Asprotilapia leptura

Tekst: Edwin Kuyntjes

Algemeen
Dit vermakelijk ogende visje heeft de neiging treitergedrag ten opzichte van andere vissen te vertonen. In feite is het een vis die al snel het hazenpad kiest zodra hij zelf aan de beurt is. Vooral leden van de Xenotilapia-familie worden graag achterna gezeten; opletten dus wanneer je deze wilt combineren in je bak. Omdat het van nature grazers zijn, en dus ondiepwatervissen, zullen ze het beste doen in een bak met stenen en alg die ze zullen afgrazen. Als aanvulling kunnen ze ook prima wat dierlijk voer hebben. Het zijn geen vissen die alleen met groeneters samen gehouden hoeven te worden. Ook al leven ze grotendeels op een groen dieet is het niet verstandig ze te combineren met drukke groepen Tropheus en Petrochromis. Het is toch een kwetsbaar visje. Door de onderlinge agressiviteit zijn ze in het gemiddelde aquarium over het algemeen het beste als koppel te houden. Zoniet dan kunnen soortgenoten in de verdrukking komen of koppels hoeken gaan bezetten wat de zwemruimte van de vissen niet ten goede komt. De Asprotilapia koppelt makkelijk. Het houden van een koppel levert de minste problemen op.

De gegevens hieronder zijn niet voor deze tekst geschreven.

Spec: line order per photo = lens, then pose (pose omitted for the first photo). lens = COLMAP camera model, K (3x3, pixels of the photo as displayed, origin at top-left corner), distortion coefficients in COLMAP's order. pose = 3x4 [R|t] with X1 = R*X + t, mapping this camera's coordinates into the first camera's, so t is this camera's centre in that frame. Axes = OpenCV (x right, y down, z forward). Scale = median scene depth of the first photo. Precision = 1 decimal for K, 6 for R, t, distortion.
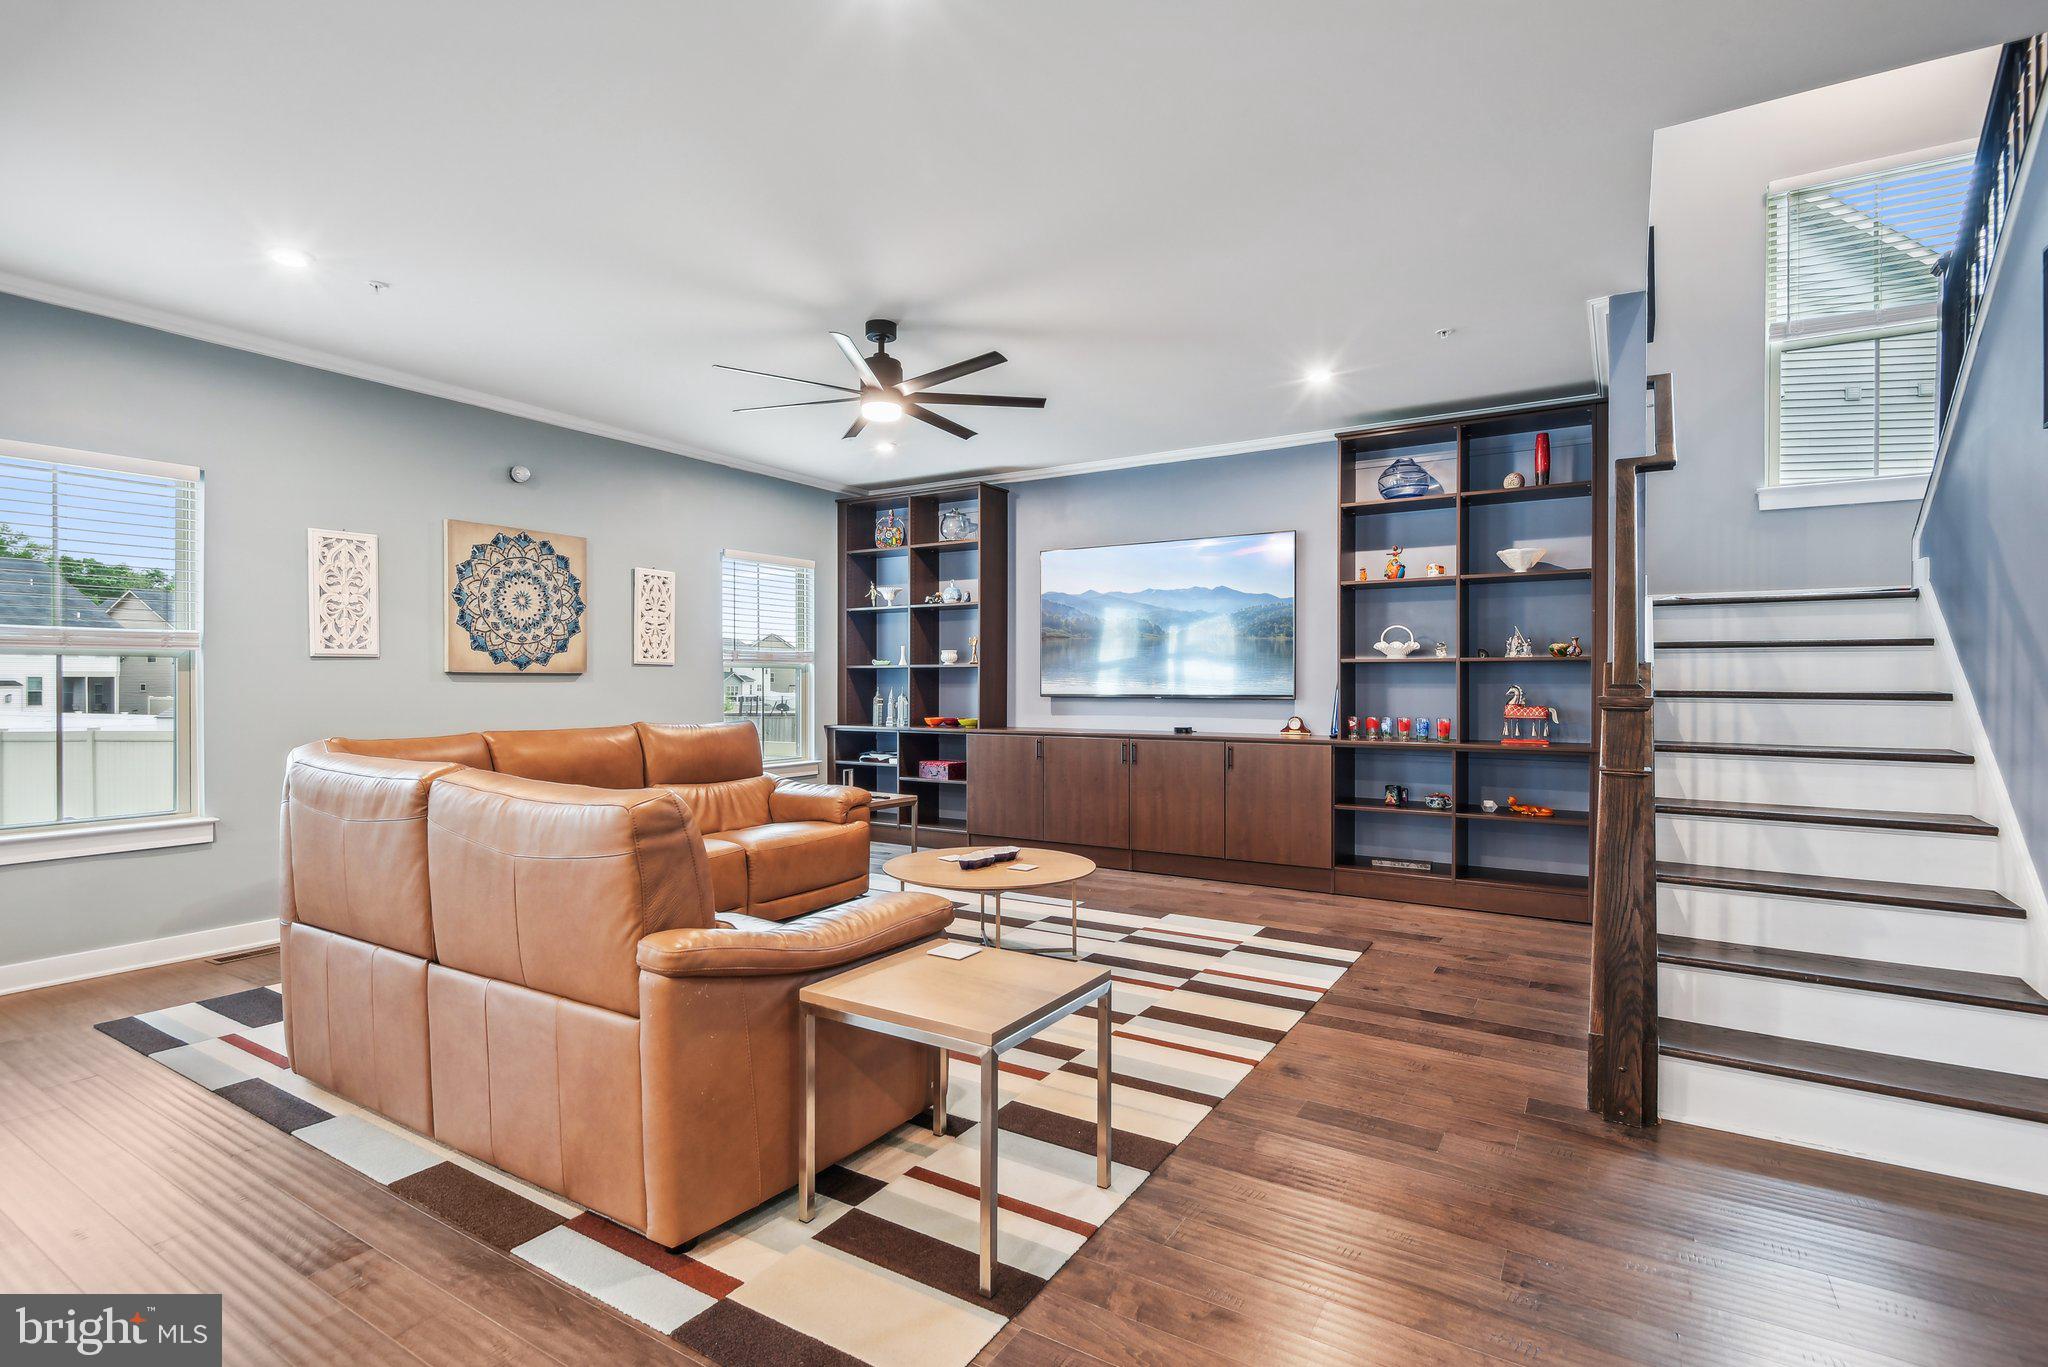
lens RADIAL K [[980.0, 0, 1017.9], [0, 980.0, 684.9], [0, 0, 1]] dist [-0.006352, -0.002177]
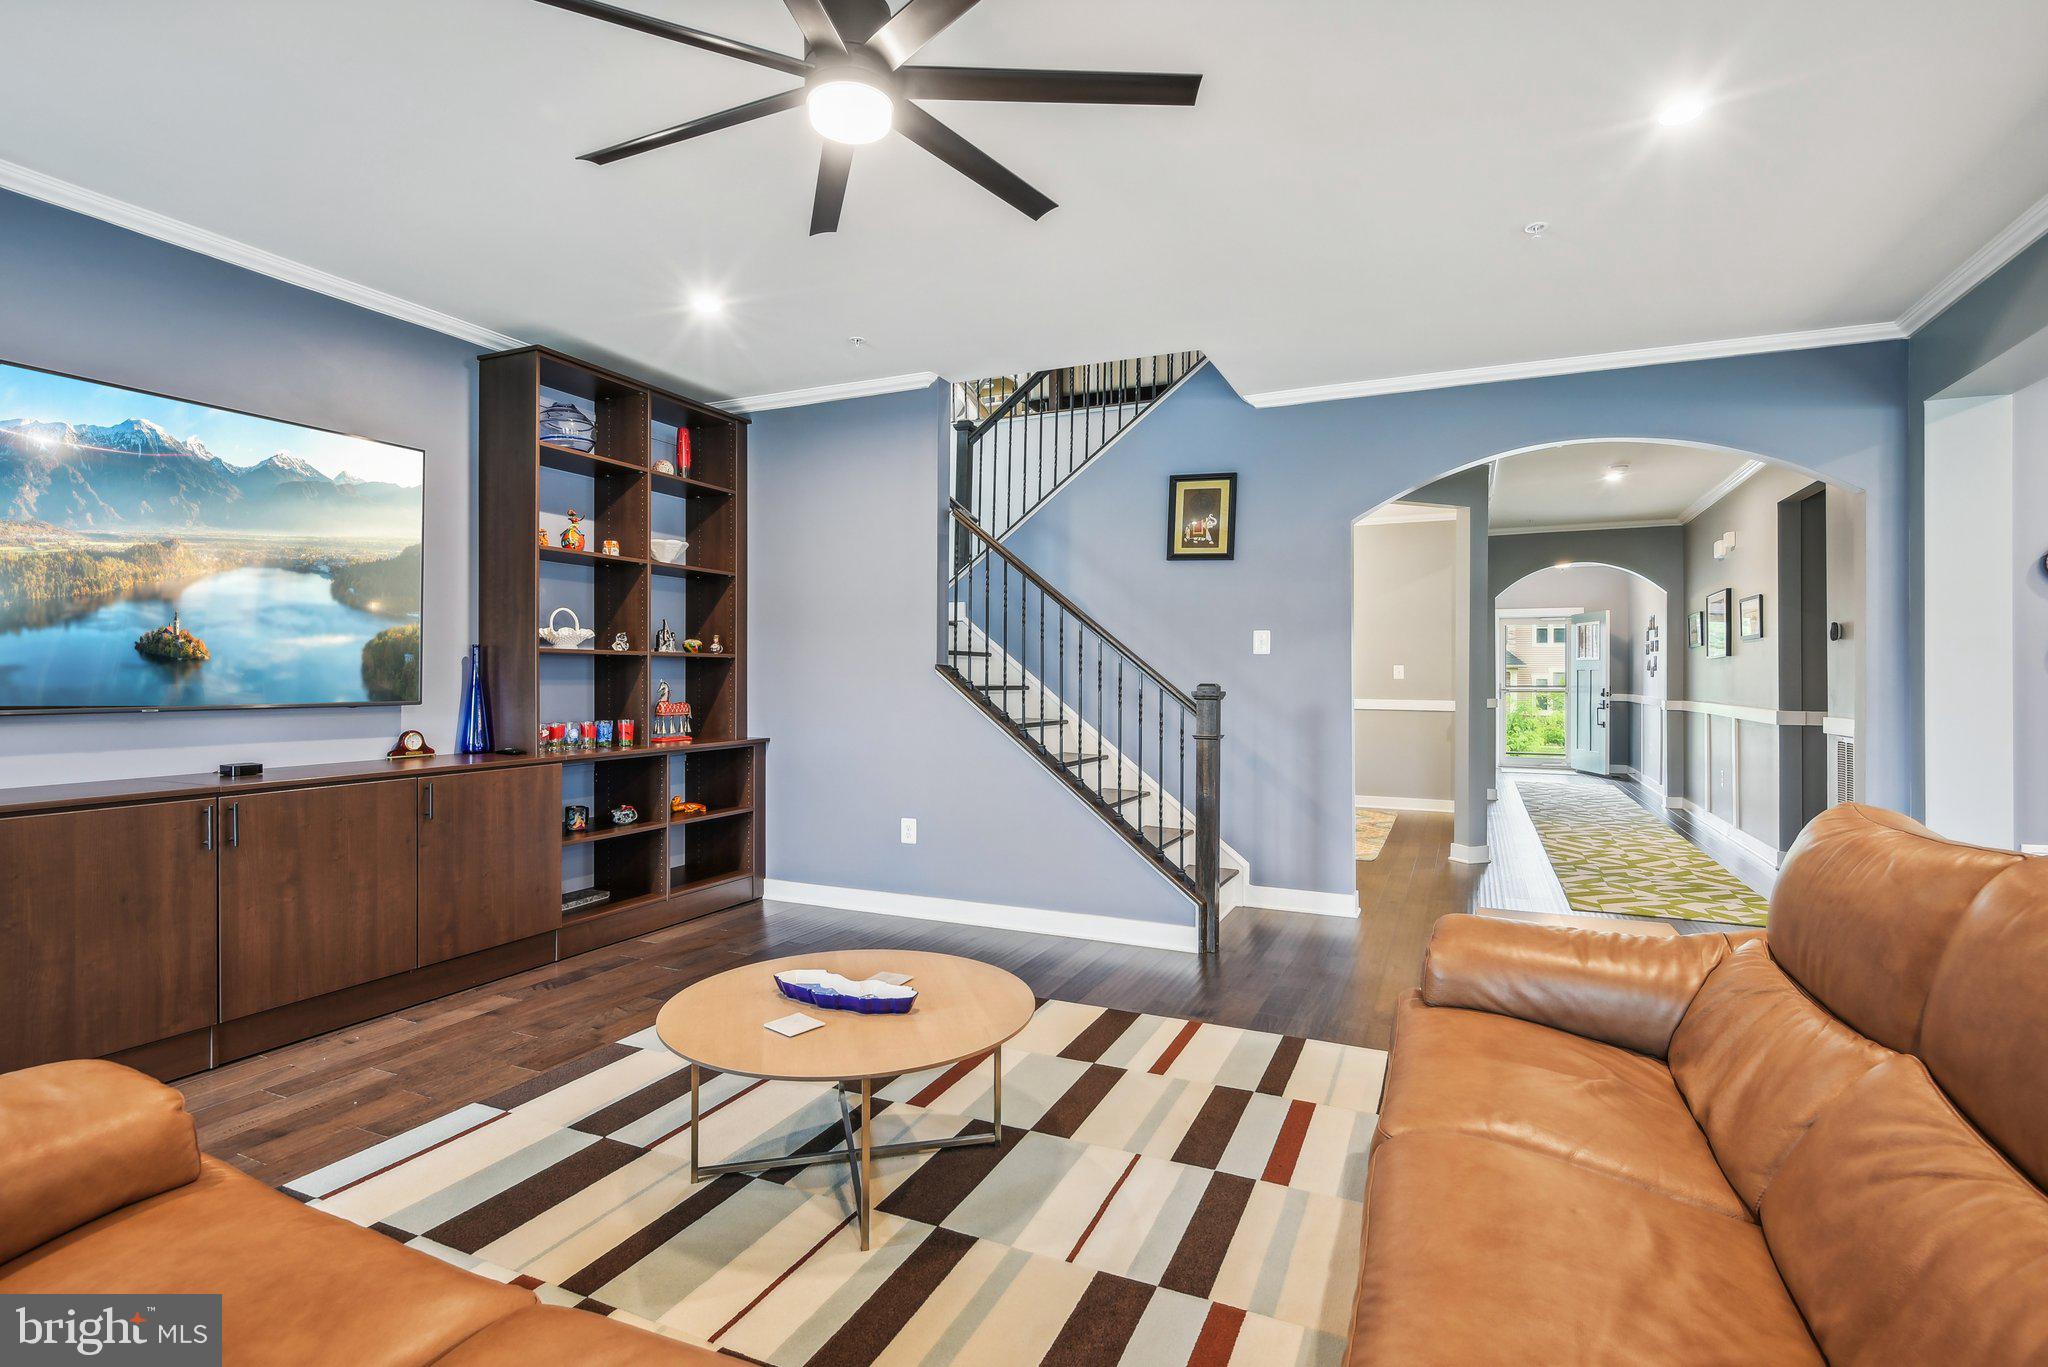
lens RADIAL K [[980.0, 0, 1024.8], [0, 980.0, 679.1], [0, 0, 1]] dist [-0.006352, -0.002177]
pose [[-0.122083, -0.007240, 0.992493, -0.437098], [0.004351, 0.999960, 0.007830, -0.006461], [-0.992510, 0.005274, -0.122047, 0.693126]]
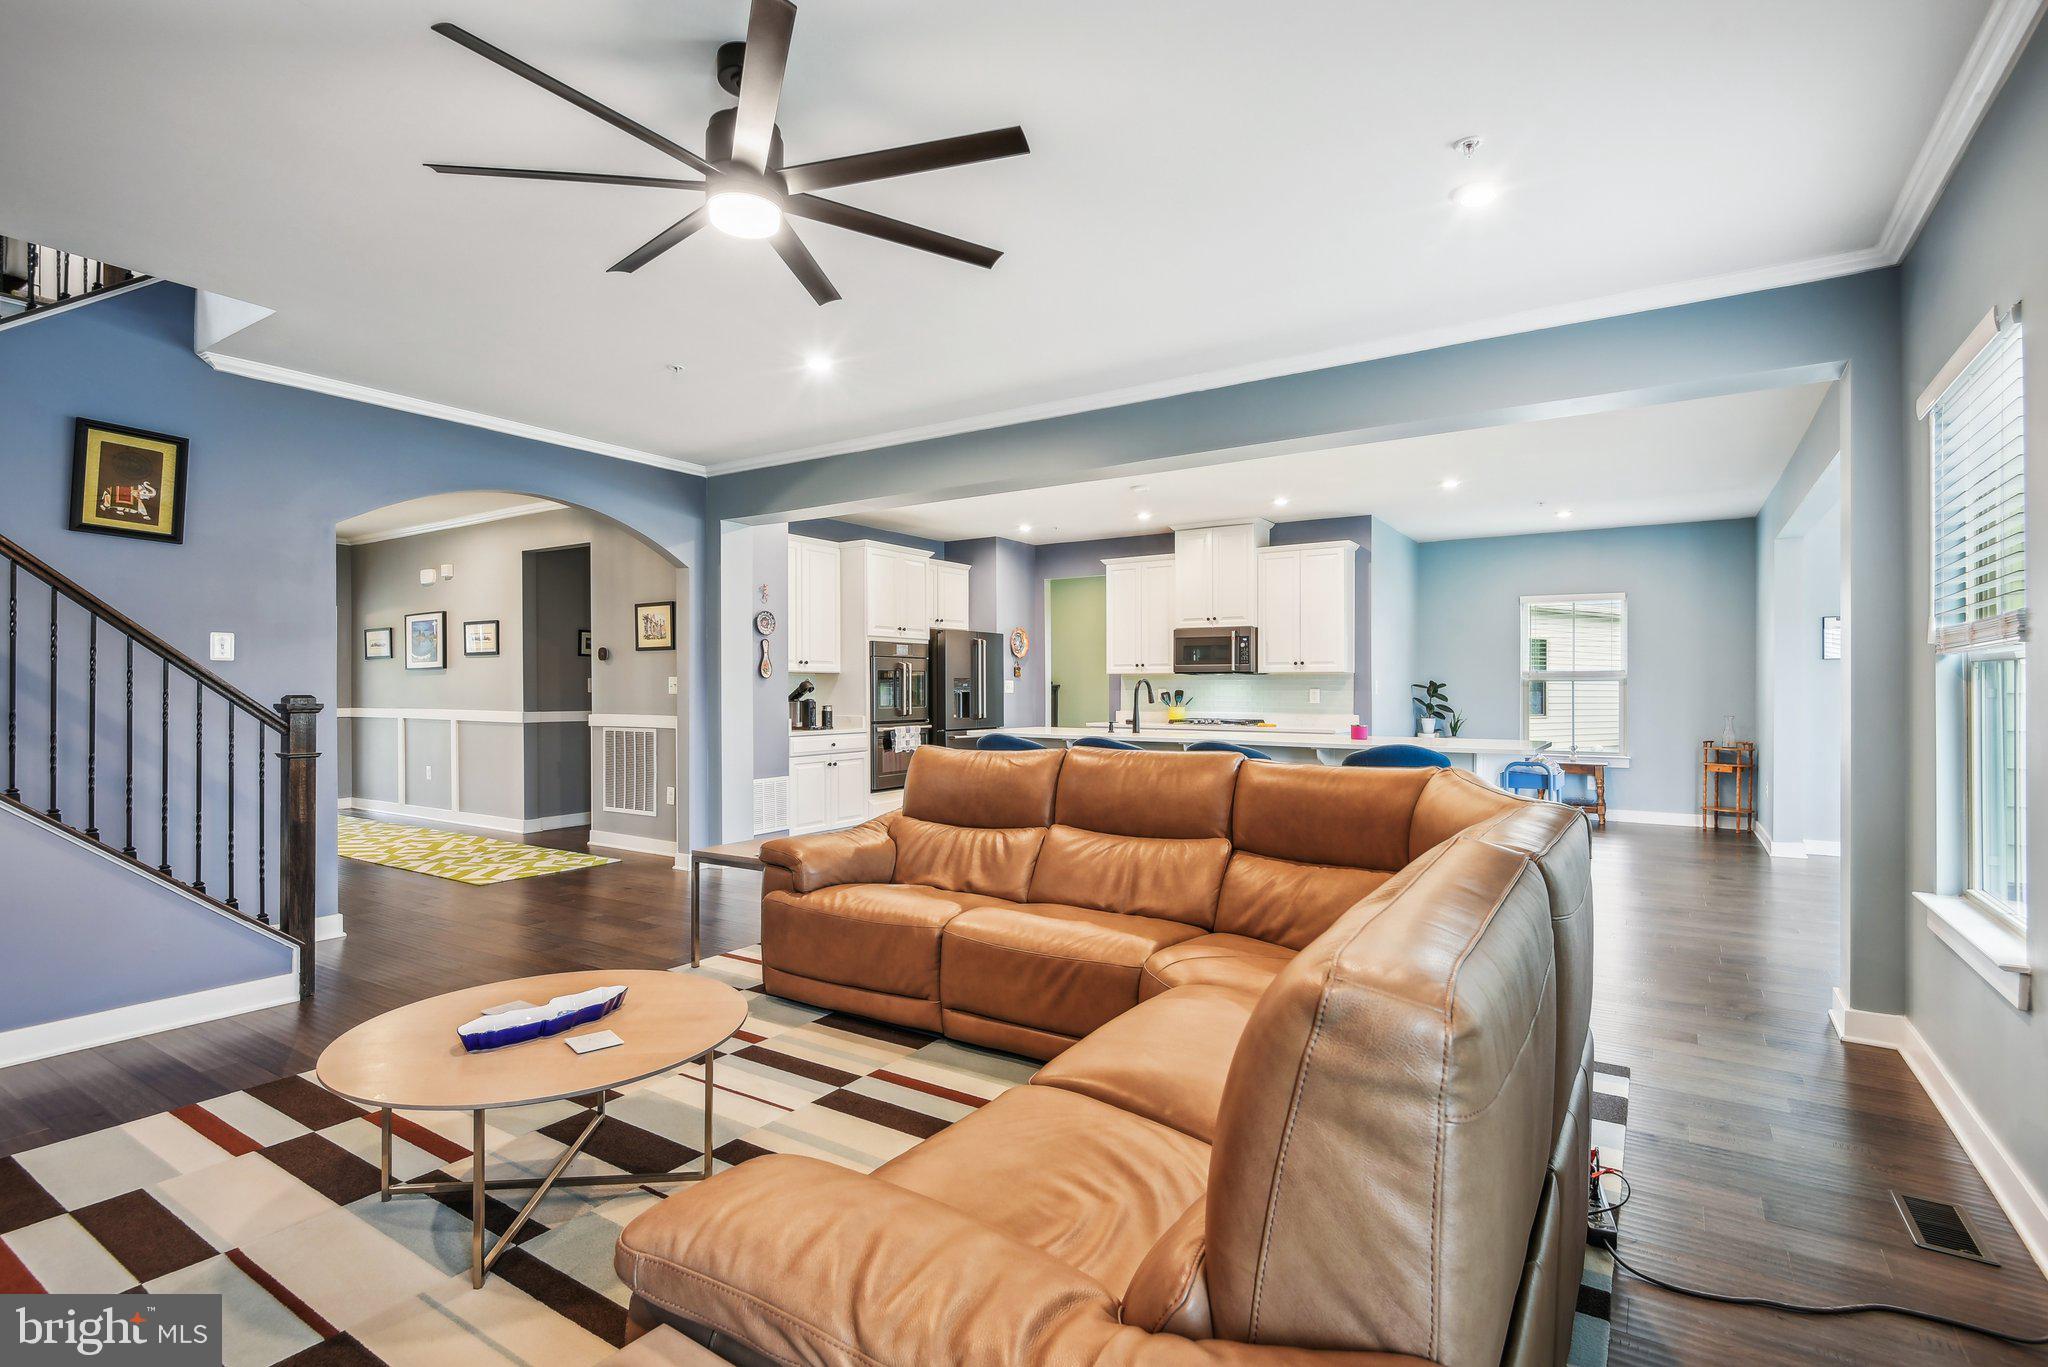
lens RADIAL K [[980.0, 0, 1035.7], [0, 980.0, 680.8], [0, 0, 1]] dist [-0.006352, -0.002177]
pose [[-0.999898, -0.003422, 0.013835, -0.221743], [-0.003422, 0.999994, 0.000057, -0.007614], [-0.013835, 0.000009, -0.999904, 1.111021]]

Het meest opvallende aan de vis is het stompe voorhoofd. Hij lijkt hierdoor een beetje op een snelle zeevis. Hij is in een aquarium dan ook lastig te vangen. De bek ziet er anders uit in vergelijking met bijvoorbeeld Tropheus of Petrochromis, ondanks dat het ook hoofdzakelijk een Aufwuchseter is. Een bron op internet vermeldt dat de vis ook graag een worm lust wat verklaard kan worden door aanwezige conisch gevormde tandjes. In het aquarium grazen ze echter vooral en doen ze het uitstekend op een dieet van spirulinavlokken, eventueel aangevuld met garnalenmix (diepvriesvoer dat complete garnalen en o.a. doperwten bevat).

Kweek
De eieren worden de eerste week door het vrouwtje in de bek genomen, waarna het mannetje het vanaf de tweede week in zijn bek neemt. Al binnen 3 weken worden de jongen voorzichtig losgelaten. Afwijkend van de Xenotilapia is het hoofdzakelijk alleen het mannetje die de jongen nog gedurende twee weken terug de bek in neemt. Het vrouwtje bewaakt hierbij alleen nog. Ze zijn vrij pittig in het beschermen van hun jongen. Dit kan lastig zijn in kleinere aquaria. Er zijn geen uiterlijke verschillen tussen man en vrouw. De jongen zijn groot in lengte maar klein in aantal. Nestjes met veel meer als vijftien stuks zullen niet waarschijnlijk zijn. Omdat ze van nature alg eten, wat te zien is aan de vorm van hun bek, is het handig ze te voeren met fijne stukjes spirulina en bv fijne cyclops. Al reeds bij het loslaten hebben ze dezelfde langwerpige vorm als hun ouders. Het zijn enorm snelle groeiers. 

Bijzonderheden
Leuk en interessant visje. Jammer dat ze zo weinig kleur hebben. Het grappige hoofdje en het boeiende broedgedrag maken dit gelukkig weer goed.